If you don’t know about the Miracle of Dunkirk, you’re in the majority (of Americans, at least). So here’s a little background, because the film jumps right into the action.
Dunkirk follows three different time lines, ‘cause Chris Nolan isn’t interested in your linear thinking. The evacuation of British soldiers from the French city of Dunkirk by military ships and civilian boats across the English channel takes places over a week. The story of one of those civilian boats takes place over a day, and the story of a British air force pilot happens in the span of an hour.
There is sparse dialogue, little exposition, and maybe two characters are named. It’s almost like a silent film, save for a menacing score by Hans Zimmer.
Nolan here presents a war film like no other in that it is a war film with very little heroics. It’s cold. Part of that is the characters (or lack thereof, see below), the other is that this is a survival situation, and becoming a soldier doesn’t just automatically make you a hero. Every man is there for himself, and in a sense, it is more of an evenhanded, empathetic film. There are very few real heroes presented here, and so there is no bad guy when everyone is just trying to live.
I go to the movies to meet people I would never meet in real life, and share in their experiences. I’m a character person. I’m excited for franchises when they’re built on dynamic characters. I love it when I walk out of the theater wanting to know that character’s favorite color and if they’d be my best friend.
Dunkirk is not a movie that cares about its characters. It’s a film about an event, and the character are more or less just pieces. And that’s a message in itself: Wars don’t view people as people.
I get it, not all movies are character-driven or need to have memorable characters. Dunkirk is an experience-film. The emotion you have watching the film comes from the basic human desire to survive. It doesn’t need compelling characters and backstories to make you want to scream, “RUN FOR YOUR LIVES.”
But as a character person, Dunkirk bothered me in that regard. I can’t tell you the name of a single character. In fact, if we did a line-up, if I couldn’t name the actor, then I probably couldn’t tell you what the character did. They all looked the same, too. It’s not just me either. I saw the film with about twenty other people, and most of them said similar things.
So if you go into Dunkirk knowing it’s an experience-movie, then you’ll have an even better time. Go big, treat yo self. Go see it in a theater that is showing it on film. See it with a crowd. See it in a claustrophobic room with no escape. See it on a sinking ship. Go big in getting the full experience, because this will probably be the only time you see it. Unless you like war movies as light bedtime watching, it doesn’t have much of a rewatchability factor.

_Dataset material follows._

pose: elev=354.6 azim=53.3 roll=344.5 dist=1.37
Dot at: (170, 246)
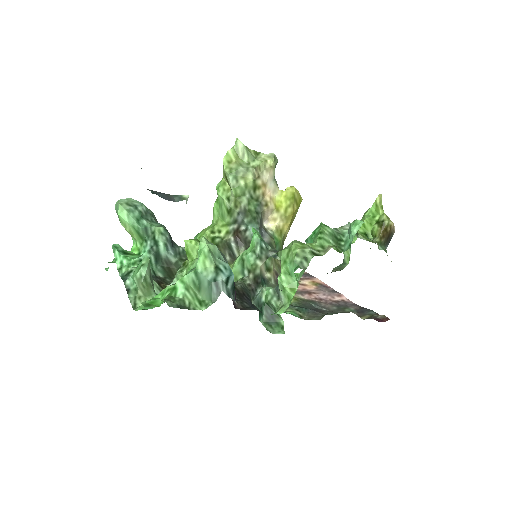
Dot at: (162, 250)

That’s fine, because Christopher Nolan has achieved what he wanted. He created a film that pushes himself as a filmmaker, the war genre, and audiences to expand their definition of heroic. This isn’t Saving Private Ryan. This is Saving Private Me, and while everyone who went to war was heroic, Dunkirk demonstrates that living is its own kind of heroism. Who lives and who dies is often more left up to circumstances than to the quality of the people around you.
I don’t know if this film will finally win Nolan some Oscars, but it is a win for audiences. Dunkirk is a thought-provoking, adrenaline-rushing, minimalistic film, and it is clear that Dunkirk was a vision executed to its finest.